顾景城侧身让了个位置:“这么霸道啊?”
“对。”沈时宴点头,眼眸直勾勾对上深邃的眼眸,“你有意见吗?”
男人低笑一声:“哪敢。”
得到顾景城退让的沈时宴,像一只获奖开屏的孔雀,大摇大摆走上楼。
他的身后跟着顾景城,他走一步,男人就跟一步。
一直到到了房间门口,沈时宴转过身,看着还在他身后的男人不解说:“你不回自己的房间跟过来做什么?”
顾景城低头,漆黑的眼眸静静看着少年,语气诚恳:“想和你多处处。”
处什么处,沈时宴默默吐槽。但是还是打开了房间门,让男人跟着他一起进去。
顾景城很安分,他的视线一直是落在沈时宴的身上,他本人也直站在一个地方等,没有少年的允许不会去坐椅子或床边。
沈时宴将箱子放好,看到的就是这样一幕。
他好笑地走上前推着男人坐到屋内的沙发上,小声嘀咕:“怎么突然变得拘谨了。”
莫名似第一次去见喜欢的人的家裏,不敢多看多做,深怕惹人不快。
沈时宴想着,目光沈沈落在顾景城身上,好像也没错。
顾景城听得见沈时宴的嘀咕,他自我忽略掉,转头就问:“宴宴,你明天有课,你打算什么时候睡?”
沈时宴面色一僵,他低下头和男人对视,眼神裏有悲愤。
“你就不能不提起这种伤心的事情吗?”少年的声音清脆,带着指责和控诉。
没有一个大学生喜欢上课,并且还是早八。
未等顾景城开口,沈时宴率先说:“我现在就洗澡,你要在这裏就随便待着,要回去就回去,不要和我打招呼。
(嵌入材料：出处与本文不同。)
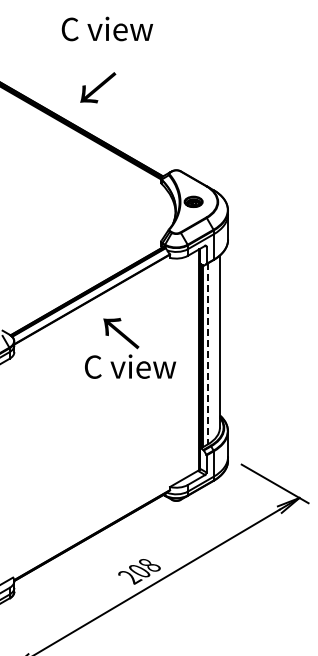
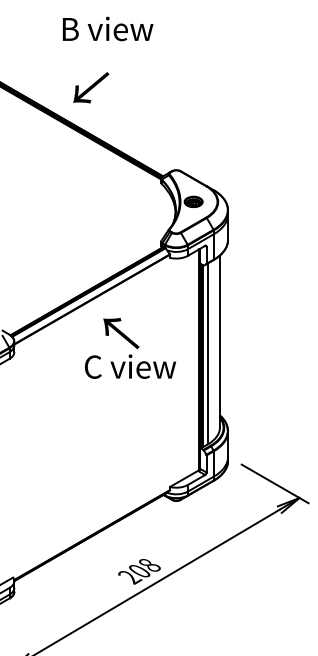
text at (107, 29): C view -> B view
text at (98, 87) position: (98, 87) -> (91, 87)
line at (208, 354): dashed -> solid
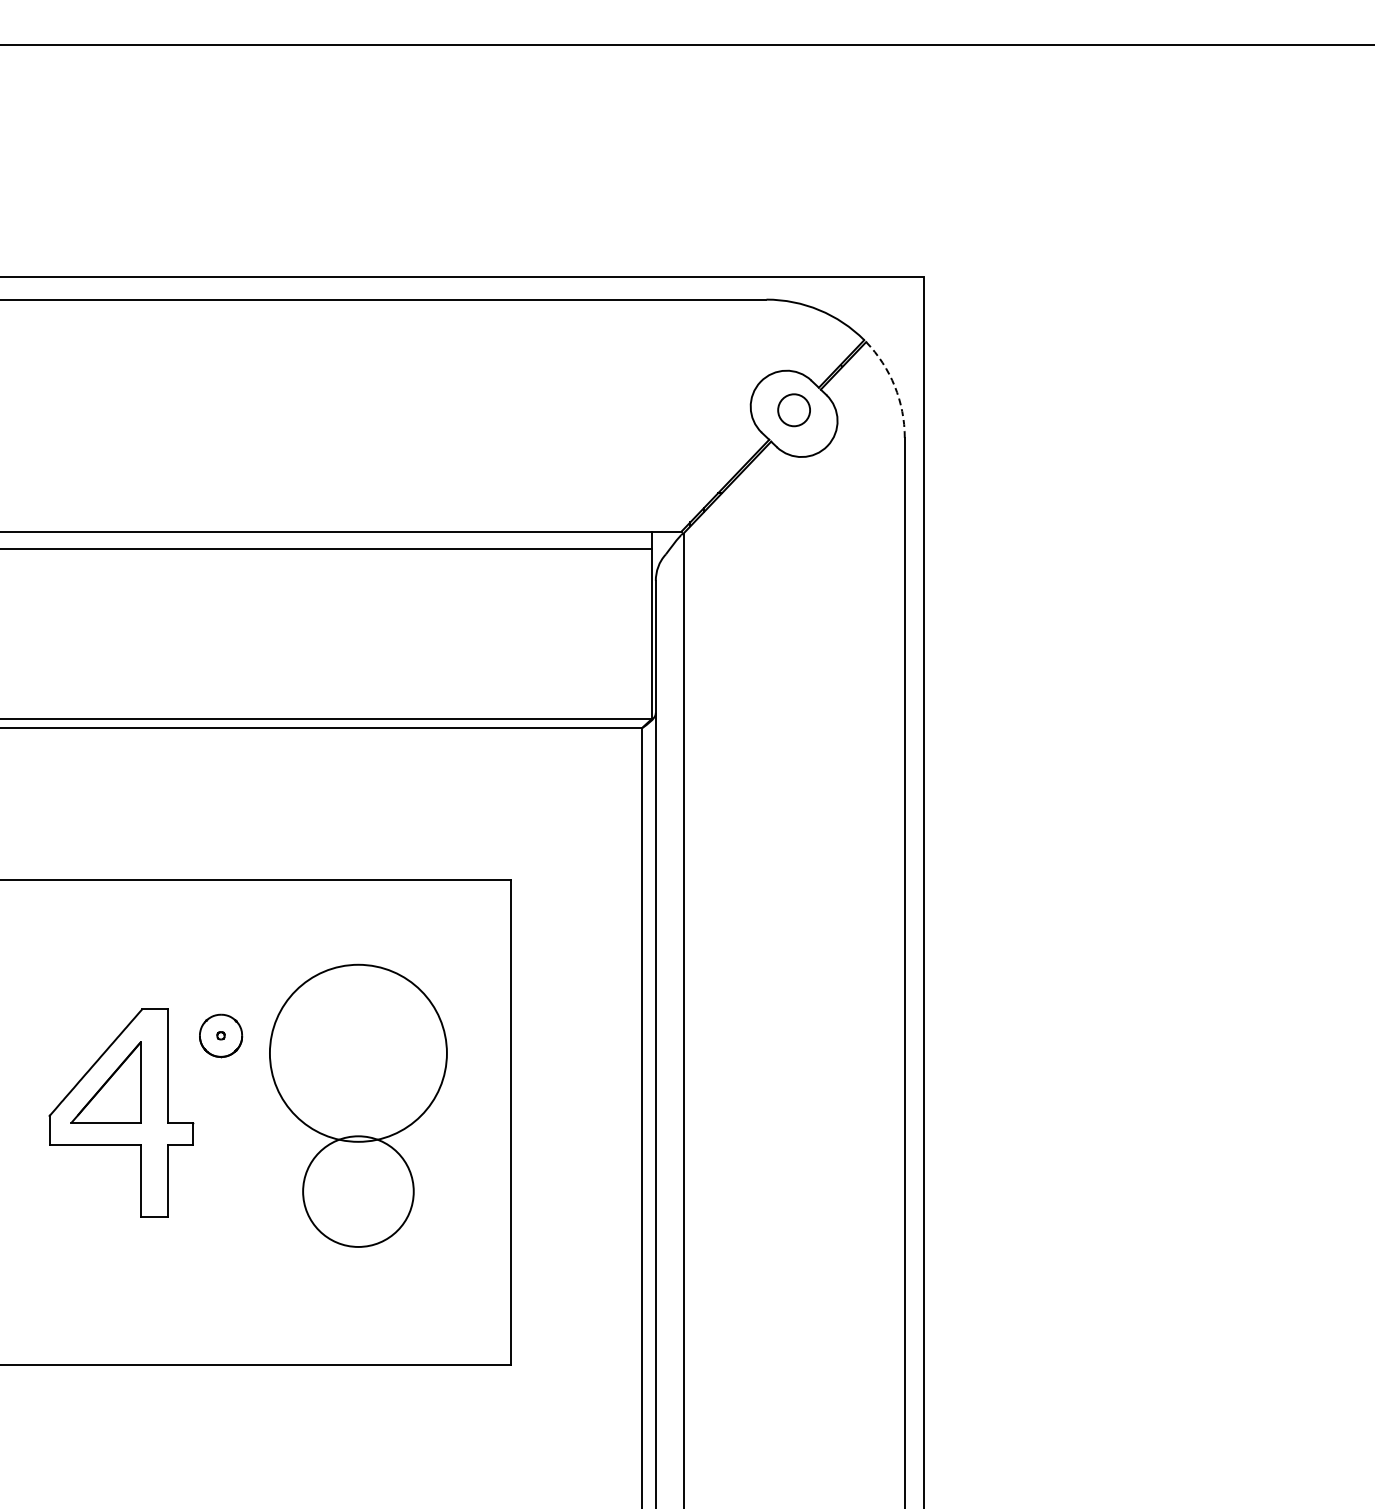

”
少年脸上的神情十分悲壮,就像是要去完成一件艰难的、伟大的事情。
沈时宴拿上换洗的衣物就冲进了浴室,顾景城依旧坐在椅子上,听见清脆的“咔嚓”一声,他嘴角的笑容陡然下去了。
漆黑的眼眸看向浴室的门,隐约能看见少年修长的身影,他默默移开了眼,很快耳边响起“哗啦啦”的水声。
他暗嘆一声,也许少年锁门是正确的。
顾景城光明正大打量这间屋子,这裏已经添了不少属于沈时宴独有的物品,屋内那一片角落摆放着一个精致的娃娃——
他倏然站起身来,男人脸上表情不可思议。
顾景城走到那一处蹲下身子,地上确实有一只漂亮的娃娃,这只娃娃穿的衣服他似乎见过,很眼熟。
“喜欢这个吗。”
男人自言自语。
看来给宴宴准备的礼物又可以多了一份选择。
他不质疑为何沈时宴会喜欢娃娃,他也不觉得这有什么不对,脑海中想的是找到这种娃娃,买一打回来。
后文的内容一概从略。